= Olivia Book =

Canadian ballerina (born 2003)

Olivia Book (born 2003) is a Canadian professional ballerina with a congenital limb difference, a rarity in a field which traditionally holds rigid body standards. She currently dances with Ballet West in Salt Lake City, having initially enrolled in their academy in 2019 and earning a promotion to the corps de ballet in February 2026.

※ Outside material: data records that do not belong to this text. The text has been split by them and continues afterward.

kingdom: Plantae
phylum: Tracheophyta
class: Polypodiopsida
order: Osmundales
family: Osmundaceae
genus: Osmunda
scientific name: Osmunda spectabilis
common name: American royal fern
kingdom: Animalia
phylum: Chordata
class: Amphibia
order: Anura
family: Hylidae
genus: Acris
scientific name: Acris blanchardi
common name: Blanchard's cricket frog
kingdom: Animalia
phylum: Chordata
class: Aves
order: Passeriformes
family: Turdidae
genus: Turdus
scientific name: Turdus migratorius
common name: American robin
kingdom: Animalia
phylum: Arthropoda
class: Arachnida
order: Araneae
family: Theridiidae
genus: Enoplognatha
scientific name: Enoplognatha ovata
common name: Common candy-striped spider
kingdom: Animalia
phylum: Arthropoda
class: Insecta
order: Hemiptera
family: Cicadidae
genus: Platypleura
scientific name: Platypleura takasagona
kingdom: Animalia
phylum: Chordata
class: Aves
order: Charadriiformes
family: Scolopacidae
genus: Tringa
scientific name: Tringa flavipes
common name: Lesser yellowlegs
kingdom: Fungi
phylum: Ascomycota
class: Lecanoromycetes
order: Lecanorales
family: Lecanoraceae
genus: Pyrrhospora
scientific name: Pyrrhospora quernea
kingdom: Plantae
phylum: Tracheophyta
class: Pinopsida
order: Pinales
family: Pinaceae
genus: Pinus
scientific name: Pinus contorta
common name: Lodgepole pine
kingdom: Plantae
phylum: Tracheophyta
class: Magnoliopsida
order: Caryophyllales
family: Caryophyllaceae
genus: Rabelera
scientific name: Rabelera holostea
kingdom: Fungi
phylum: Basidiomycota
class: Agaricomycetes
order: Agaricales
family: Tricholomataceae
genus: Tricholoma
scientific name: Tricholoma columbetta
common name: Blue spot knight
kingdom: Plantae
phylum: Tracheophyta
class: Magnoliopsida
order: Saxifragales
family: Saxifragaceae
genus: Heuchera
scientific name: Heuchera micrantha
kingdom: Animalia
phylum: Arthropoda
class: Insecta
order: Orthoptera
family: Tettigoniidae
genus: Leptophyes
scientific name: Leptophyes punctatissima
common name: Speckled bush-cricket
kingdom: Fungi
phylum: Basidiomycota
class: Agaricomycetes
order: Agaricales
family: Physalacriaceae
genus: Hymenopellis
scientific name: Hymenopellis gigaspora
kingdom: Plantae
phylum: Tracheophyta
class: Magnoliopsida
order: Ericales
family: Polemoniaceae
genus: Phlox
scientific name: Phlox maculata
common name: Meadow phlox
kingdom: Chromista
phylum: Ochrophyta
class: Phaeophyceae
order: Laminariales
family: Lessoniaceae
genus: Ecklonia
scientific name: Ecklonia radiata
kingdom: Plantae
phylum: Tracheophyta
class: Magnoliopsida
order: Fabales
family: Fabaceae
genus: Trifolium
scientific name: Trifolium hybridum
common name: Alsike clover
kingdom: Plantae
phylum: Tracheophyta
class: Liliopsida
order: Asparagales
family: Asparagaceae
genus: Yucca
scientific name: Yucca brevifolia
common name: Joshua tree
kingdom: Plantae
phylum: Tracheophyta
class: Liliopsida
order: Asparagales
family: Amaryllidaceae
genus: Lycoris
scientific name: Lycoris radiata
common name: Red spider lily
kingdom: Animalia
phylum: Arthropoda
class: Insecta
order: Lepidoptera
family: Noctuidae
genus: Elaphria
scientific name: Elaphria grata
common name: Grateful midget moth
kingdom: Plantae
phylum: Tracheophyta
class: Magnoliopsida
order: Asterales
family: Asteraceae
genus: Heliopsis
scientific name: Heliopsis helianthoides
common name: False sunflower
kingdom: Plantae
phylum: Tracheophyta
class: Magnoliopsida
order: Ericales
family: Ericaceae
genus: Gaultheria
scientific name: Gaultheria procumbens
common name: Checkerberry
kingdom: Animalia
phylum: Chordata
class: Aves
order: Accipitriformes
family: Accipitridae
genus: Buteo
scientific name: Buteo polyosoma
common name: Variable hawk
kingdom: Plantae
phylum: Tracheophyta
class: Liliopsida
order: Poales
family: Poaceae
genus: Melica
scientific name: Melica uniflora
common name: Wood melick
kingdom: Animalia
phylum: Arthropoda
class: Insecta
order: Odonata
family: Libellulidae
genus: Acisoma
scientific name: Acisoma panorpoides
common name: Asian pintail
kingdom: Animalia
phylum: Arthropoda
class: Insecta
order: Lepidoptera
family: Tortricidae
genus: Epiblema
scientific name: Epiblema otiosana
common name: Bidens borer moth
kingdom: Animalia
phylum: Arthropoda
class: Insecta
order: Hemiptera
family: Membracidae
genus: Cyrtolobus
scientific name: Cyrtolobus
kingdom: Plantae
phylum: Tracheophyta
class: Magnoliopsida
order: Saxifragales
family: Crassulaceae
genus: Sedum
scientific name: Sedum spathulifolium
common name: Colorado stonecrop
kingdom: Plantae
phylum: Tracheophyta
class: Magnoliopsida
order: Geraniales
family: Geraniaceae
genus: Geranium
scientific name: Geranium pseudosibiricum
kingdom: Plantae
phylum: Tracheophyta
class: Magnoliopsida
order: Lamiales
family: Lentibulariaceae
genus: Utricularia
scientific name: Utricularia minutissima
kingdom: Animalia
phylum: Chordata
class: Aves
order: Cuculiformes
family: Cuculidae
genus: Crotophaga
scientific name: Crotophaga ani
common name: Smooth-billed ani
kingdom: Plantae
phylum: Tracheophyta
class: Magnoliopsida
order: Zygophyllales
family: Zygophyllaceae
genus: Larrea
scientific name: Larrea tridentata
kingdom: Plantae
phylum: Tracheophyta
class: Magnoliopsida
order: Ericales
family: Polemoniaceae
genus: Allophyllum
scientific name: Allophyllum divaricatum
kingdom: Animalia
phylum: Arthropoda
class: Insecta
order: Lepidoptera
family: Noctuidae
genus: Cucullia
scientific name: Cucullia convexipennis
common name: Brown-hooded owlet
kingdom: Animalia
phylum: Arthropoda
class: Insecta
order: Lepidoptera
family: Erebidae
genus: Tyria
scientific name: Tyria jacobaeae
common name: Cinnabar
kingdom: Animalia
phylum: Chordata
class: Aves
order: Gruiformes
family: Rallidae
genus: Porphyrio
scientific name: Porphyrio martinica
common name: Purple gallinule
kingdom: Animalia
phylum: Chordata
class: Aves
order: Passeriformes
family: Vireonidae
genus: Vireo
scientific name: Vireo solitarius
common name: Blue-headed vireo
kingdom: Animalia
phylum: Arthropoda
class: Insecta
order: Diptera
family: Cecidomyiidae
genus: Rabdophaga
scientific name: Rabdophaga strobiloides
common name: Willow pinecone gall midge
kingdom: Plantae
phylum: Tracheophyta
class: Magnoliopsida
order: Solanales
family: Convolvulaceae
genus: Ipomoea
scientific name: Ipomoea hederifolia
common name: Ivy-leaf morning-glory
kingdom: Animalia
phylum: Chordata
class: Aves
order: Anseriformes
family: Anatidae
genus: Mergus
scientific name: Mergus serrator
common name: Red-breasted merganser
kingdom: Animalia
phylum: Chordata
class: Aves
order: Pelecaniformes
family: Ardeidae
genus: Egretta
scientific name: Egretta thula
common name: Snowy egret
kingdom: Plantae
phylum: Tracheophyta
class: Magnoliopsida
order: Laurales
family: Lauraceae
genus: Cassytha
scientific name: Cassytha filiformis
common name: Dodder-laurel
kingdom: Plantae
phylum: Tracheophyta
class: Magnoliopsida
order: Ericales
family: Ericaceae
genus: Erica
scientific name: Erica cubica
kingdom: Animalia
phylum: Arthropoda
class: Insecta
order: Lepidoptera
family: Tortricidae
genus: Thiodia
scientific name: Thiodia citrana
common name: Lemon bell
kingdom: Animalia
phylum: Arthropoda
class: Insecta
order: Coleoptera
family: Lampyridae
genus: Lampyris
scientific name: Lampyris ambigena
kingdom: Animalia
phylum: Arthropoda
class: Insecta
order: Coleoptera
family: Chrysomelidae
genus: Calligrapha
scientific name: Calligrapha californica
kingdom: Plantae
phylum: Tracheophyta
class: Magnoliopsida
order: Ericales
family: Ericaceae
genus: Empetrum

==Early life and education==
Book was born with a congenital limb difference in 2003. As a child, Book used assistive devices to skip rope, ride a bike, and kayak. She showed interest in ballet from the age of three. She found it helpful to attend ballet classes with a friend to protect against any potential social exclusion from classmates. Her childhood ballet teacher had an adjustable-height barre made to accommodate her limb difference, and her father later built her an attachment that could be secured to any barre. She told a reporter that balancing using one arm caused her to build strong back muscles. Book attended Blessed Trinity Catholic High School in Grimsby, Ontario and trained at Niagara Ballet School. She was offered a spot at the Royal Danish Ballet Elite summer program in Copenhagen as soon as she reached the minimum age of 15. Book's performance in a 2019 dance competition in Toronto prompted a judge, Adam Sklute, to offer her a position at Ballet West Academy in Salt Lake City, where he was artistic director. She enrolled that year.

==Career and impact==
In 2023, Book joined the second company at Ballet West, and was thought to be the only dancer with a limb difference at a professional United States ballet company. She was promoted to the corps de ballet in February 2026.

Sophie Bress of the New York Times placed Book's impact in the context of ballet's "rethinking its relationship to diversity in areas like race and body type". Bress quoted Bradford Chin, a scholar of dance at the University of Wisconsin, who studies ballet's image of a healthy body and what makes a qualified dancer. Chin cautioned that Book's notability should not hinge only on her limb difference, but on her artistry as a whole. Book acknowledged that other dancers with limb differences have named her as an inspiration, adding that she was glad to serve in this role.

==Personal life==
Book has noted that having a "little arm" (her right arm) has necessitated relying primarily on her left arm for everyday tasks. To maintain total independence in her professional routines, she developed custom methods for tying her own pointe shoe ribbons and styling her hair bun.